### Things to do
1. In the article on the health effects of 9/11, print the passage from "A new study" up to and including "at Mount Sinai.".
2. According to the article on the health effects of 9/11, why does Dr. Crane say some of these cancers have become more difficult to treat?

### Reading passage
____
More Than a Decade Later, Health Professionals Still Trying to Understand the Effects of 9/11
September 11th related cancers have affected more than 5,400 responders and survivors — a number that continues to rise every day.
A new study from the World Trade Center Health Registry found that prostate, non-Hodgkin’s Lymphoma, melanomas, breast, and thyroid cancers are being found among responders in significantly higher numbers than the general public.
For the past few months, Mount Sinai Hospital’s World Trade Center Health Clinic has seen over 30 responders coming in for treatment each week. “They had a very, very difficult mixed exposure of really awful stuff and I think now we’re beginning to see the consequences of that,” said Dr. Michael Crane, Director of The WTC Health Program Clinics at Mount Sinai.
In an increasing number of cases these cancers are more aggressive like that of, trauma nurse, Kathleen Kelly, who was diagnosed in March with breast cancer.
Hours after the attack Kelly, a 9/11 volunteer responder, joined her husband, a police sergeant, at the site to care for responders. “I could treat them there and allow them to go back to the pile which is what they wanted to do,” she said.
Dr. Crane says exposure to the mixture of toxins has made some of these cancers more difficult to treat. “It wasn’t just one substance, it wasn’t just asbestos fibers, it wasn’t just aromatic hydrocarbons, it was a whole gimmish of everything going right into people’s lungs,” Dr. Crane said.
Crane says he’s also seen a steady number of rare cancers growing faster than normal, which is raising questions for researchers.
“One of the theories is that something about the exposures accelerated the process, or made the process more aggressive so that the tumor spreads more quickly,” Dr. Crane said.
Kelly’s tumor and part of her breasts were removed. She has had reconstructive surgery and chemotherapy, and she is now receiving radiation therapy — and, yet, she still doesn’t regret volunteering. “The days after were just people doing what they needed to do to try and save people,” she said.
____
### Dataset excerpts
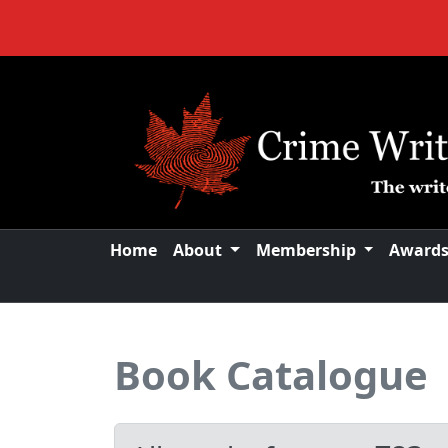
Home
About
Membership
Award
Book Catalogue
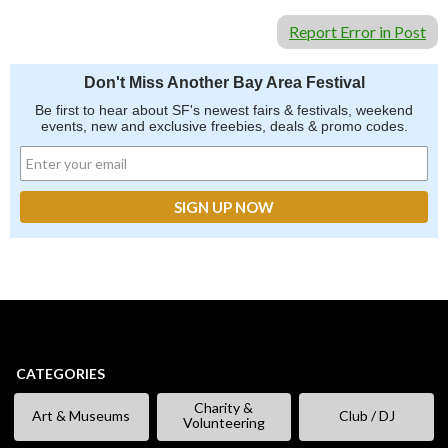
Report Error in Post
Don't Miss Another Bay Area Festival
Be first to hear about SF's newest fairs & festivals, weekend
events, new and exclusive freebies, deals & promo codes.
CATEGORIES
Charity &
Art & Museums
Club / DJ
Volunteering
____
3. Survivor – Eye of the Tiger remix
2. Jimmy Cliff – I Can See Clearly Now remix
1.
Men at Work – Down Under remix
____
### Expected responses
1.
A new study from the World Trade Center Health Registry found that prostate, non-Hodgkin’s Lymphoma, melanomas, breast, and thyroid cancers are being found among responders in significantly higher numbers than the general public.
For the past few months, Mount Sinai Hospital’s World Trade Center Health Clinic has seen over 30 responders coming in for treatment each week. “They had a very, very difficult mixed exposure of really awful stuff and I think now we’re beginning to see the consequences of that,” said Dr. Michael Crane, Director of The WTC Health Program Clinics at Mount Sinai.

2. Dr. Crane attributes it to exposure to a mixture of toxins. It was not a single substance such as asbestos fibers or aromatic hydrocarbons alone, but a whole combination of everything going into people's lungs.